____ SOURCE MATERIAL

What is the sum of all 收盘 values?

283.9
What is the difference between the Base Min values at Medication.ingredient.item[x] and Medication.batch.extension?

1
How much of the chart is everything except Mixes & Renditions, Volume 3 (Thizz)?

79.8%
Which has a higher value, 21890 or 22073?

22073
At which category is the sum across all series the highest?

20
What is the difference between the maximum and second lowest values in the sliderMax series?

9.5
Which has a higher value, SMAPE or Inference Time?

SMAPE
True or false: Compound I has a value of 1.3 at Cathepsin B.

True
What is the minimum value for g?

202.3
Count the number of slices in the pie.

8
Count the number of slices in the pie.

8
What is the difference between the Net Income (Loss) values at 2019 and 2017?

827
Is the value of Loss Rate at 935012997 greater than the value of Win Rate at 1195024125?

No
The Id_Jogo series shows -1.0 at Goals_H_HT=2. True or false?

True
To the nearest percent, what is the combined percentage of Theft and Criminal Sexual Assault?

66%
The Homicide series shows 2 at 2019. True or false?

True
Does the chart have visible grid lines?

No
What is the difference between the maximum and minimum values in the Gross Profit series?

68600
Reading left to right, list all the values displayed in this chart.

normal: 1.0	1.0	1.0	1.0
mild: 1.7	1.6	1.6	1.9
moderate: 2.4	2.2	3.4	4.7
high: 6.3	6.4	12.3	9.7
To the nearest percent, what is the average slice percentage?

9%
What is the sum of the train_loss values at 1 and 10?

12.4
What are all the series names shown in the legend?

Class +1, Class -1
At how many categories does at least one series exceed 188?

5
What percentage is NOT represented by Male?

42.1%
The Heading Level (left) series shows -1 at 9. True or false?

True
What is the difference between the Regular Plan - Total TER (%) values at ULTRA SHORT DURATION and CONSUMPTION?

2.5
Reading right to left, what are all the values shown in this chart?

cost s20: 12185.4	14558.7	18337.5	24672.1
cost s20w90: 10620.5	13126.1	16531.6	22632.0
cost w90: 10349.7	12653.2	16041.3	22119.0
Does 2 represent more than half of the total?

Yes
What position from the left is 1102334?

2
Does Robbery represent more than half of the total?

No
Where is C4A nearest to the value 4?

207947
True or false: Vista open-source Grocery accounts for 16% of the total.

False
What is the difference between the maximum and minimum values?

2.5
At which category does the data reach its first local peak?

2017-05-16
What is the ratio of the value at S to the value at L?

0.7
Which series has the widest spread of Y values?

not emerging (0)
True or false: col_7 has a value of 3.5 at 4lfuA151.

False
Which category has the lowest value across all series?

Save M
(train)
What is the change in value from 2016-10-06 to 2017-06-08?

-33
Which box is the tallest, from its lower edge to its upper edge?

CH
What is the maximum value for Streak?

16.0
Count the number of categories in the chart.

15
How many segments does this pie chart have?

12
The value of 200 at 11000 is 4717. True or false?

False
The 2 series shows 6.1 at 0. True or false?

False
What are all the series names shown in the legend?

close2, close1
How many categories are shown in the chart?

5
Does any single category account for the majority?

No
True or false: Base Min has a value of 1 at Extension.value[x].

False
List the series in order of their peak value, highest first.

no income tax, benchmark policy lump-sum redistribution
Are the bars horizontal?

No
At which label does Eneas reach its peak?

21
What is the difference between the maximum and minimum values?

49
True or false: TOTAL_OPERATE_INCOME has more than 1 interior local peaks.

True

________

• **TASK ITEM**
Report the number of lines in the rows above that contain the string "across". Give only the number.

• **EXERCISE OUTPUT**
2